++++ Lesetext
Die Protestbewegung 2019 und die Hafenexplosion in Beirut haben eine neue Welle des politischen Aktivismus in der libanesischen Diaspora inspiriert. Doch die allumfassende Wirtschaftskrise im Libanon stellt sie vor ein Dilemma.

Voller Entschlossenheit betreten die drei Frauen das libanesische Konsulat in Paris. Ihnen folgt eine weitere filmende Demonstrantin. Der Mundschutz verleiht ihnen Anonymität. Doch ihre Absichten fliegen auf und ein Mitarbeiter des Konsulats hält eine der Frauen auf. Eine andere stürmt in die Eingangshalle, wo ein Porträt des libanesischen Präsidenten Michel Aoun hängt. Wenige Sekunden später liegt das zertrümmerte Bild auf dem Boden. Das Personal versucht noch, die Gruppe hinauszuwerfen, doch es ist zu spät: Die Aktion ist bereits filmisch festgehalten.

 

Das Video dieses Vorfalls vom 11. September 2020 ging im Libanon viral und noch ein halbes Jahr danach erinnern sich viele Libanesinnen und Libanesen daran. Für sie war es ein mutiger und herbeigesehnter Solidaritätsakt aus dem Ausland, der die allgegenwärtige Wut über die fehlende Rechenschaft für die Explosion im Beiruter Hafen zum Ausdruck brachte. Neben viel Lob prägten allerdings auch empörte Vandalismus-Vorwürfe die Kommentarspalten in den libanesischen Medien.

 

Tatsächlich waren die Frauen weder Heldinnen noch Kriminelle. Sie führen recht gewöhnliche Leben und arbeiten in Frankreich etwa im Gesundheits- oder Bildungswesen. Das hielt sie jedoch nicht davon ab, sich einem Teil der libanesischen Diaspora anzuschließen, der sich zunehmend politisch engagiert.
++++++++
++++ Daten zur Analyse
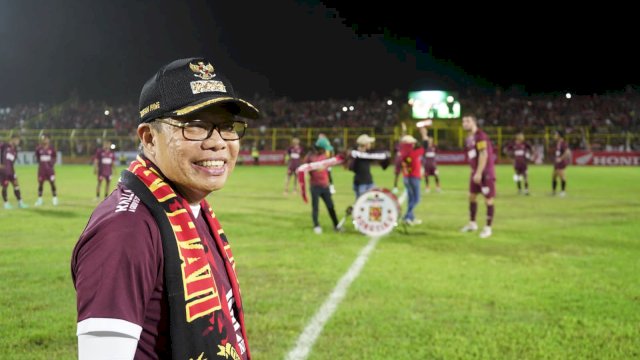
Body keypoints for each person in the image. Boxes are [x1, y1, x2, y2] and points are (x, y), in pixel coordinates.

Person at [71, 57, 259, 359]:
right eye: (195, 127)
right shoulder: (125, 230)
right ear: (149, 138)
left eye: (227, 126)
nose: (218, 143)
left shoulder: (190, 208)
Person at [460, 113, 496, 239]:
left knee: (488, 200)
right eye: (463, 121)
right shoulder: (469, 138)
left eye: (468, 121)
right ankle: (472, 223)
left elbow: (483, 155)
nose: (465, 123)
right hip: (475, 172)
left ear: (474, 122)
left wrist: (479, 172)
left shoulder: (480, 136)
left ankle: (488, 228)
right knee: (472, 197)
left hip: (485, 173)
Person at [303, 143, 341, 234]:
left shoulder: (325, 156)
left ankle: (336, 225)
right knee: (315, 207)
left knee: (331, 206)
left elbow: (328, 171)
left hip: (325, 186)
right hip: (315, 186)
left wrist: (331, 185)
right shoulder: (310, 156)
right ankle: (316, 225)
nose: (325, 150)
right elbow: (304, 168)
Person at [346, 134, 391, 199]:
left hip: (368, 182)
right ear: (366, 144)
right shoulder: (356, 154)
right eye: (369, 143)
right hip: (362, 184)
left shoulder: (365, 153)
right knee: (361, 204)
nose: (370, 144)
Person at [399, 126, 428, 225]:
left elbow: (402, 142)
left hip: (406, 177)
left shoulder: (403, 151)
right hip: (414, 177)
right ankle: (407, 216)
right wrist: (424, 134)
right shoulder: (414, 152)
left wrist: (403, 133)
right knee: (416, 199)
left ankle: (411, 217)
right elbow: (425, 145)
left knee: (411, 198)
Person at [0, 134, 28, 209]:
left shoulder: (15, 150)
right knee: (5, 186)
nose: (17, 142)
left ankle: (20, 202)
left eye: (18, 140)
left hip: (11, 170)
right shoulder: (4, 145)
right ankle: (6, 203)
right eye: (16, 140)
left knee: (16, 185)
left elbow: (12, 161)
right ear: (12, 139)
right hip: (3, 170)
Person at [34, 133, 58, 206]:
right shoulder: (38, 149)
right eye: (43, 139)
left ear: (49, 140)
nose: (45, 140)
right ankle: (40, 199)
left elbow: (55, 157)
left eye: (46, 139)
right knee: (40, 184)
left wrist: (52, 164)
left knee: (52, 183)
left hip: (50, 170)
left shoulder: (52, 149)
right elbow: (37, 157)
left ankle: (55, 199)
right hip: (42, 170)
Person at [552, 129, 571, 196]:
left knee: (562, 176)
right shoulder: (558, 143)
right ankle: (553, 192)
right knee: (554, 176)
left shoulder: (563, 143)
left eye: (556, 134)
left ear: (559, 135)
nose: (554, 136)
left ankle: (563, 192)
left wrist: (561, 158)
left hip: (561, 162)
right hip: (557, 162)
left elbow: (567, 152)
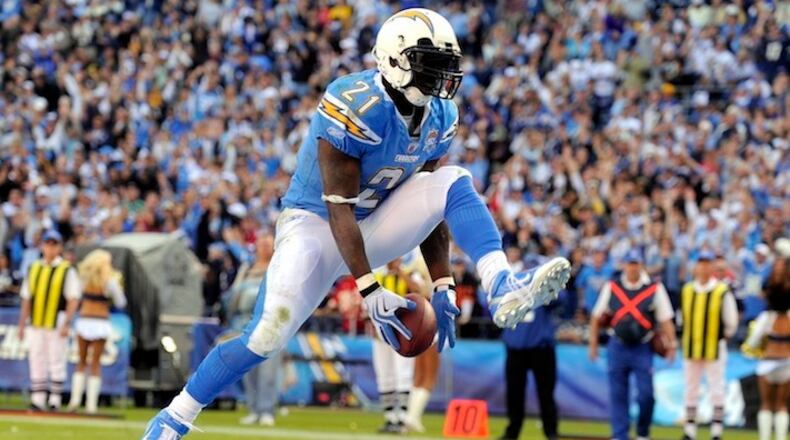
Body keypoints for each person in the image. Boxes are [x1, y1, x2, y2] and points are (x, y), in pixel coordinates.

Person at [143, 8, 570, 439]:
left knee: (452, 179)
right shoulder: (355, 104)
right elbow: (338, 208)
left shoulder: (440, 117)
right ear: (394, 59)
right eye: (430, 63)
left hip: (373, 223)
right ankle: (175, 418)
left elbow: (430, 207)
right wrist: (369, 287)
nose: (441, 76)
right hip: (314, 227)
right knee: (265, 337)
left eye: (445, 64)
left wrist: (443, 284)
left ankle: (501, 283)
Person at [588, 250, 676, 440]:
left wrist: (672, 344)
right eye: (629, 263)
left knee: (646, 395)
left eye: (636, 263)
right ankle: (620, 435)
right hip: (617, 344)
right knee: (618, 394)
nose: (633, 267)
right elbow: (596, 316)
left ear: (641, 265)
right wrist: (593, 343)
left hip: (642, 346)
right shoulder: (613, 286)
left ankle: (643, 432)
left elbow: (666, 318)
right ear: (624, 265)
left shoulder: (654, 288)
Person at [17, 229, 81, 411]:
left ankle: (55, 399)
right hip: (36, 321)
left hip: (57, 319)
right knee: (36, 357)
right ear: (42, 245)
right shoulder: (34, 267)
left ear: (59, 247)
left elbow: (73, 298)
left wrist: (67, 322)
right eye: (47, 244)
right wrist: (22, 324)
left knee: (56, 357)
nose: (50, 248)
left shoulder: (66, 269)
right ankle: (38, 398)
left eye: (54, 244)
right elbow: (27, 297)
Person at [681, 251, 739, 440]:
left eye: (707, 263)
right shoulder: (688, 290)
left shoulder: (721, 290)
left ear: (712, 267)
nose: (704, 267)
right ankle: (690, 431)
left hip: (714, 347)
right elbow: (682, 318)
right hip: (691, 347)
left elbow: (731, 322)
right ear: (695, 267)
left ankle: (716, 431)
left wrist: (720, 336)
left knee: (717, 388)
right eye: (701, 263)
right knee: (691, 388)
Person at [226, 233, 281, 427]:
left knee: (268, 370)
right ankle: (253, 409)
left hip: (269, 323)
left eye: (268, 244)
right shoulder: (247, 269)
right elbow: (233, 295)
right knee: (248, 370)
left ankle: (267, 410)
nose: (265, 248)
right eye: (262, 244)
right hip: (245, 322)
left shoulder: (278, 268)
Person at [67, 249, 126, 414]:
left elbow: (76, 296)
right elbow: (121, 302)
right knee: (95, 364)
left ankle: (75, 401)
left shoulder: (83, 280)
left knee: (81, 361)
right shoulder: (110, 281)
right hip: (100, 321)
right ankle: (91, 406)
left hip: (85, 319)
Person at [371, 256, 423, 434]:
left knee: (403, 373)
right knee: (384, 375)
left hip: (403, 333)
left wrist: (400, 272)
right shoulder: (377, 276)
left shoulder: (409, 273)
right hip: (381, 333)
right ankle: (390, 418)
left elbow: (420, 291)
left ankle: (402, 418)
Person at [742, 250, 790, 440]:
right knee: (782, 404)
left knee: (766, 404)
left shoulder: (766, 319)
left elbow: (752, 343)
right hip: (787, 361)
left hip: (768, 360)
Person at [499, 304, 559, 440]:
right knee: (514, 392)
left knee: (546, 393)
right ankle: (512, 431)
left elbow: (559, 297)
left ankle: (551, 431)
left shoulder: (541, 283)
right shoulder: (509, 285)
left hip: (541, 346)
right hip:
++++++++
# [Aufgaben]
1) Beantworte anhand des Lesetexts:
(a) In welcher Stadt liegt das Konsulat, das die drei Frauen betreten?
(b) An welchem Datum ereignete sich der Vorfall?
(c) In welchen Bereichen arbeiten die Frauen in Frankreich etwa?
2) Gib einen Abschnitt aus dem Lesetext wörtlich wieder. Beginne bei den Worten „Tatsächlich waren die“ und höre nach „zunehmend politisch engagiert.“ auf.

# [Antworten in Reihenfolge]
1)
(a) In Paris.
(b) Am 11. September 2020.
(c) Im Gesundheits- oder Bildungswesen.

2)
Tatsächlich waren die Frauen weder Heldinnen noch Kriminelle. Sie führen recht gewöhnliche Leben und arbeiten in Frankreich etwa im Gesundheits- oder Bildungswesen. Das hielt sie jedoch nicht davon ab, sich einem Teil der libanesischen Diaspora anzuschließen, der sich zunehmend politisch engagiert.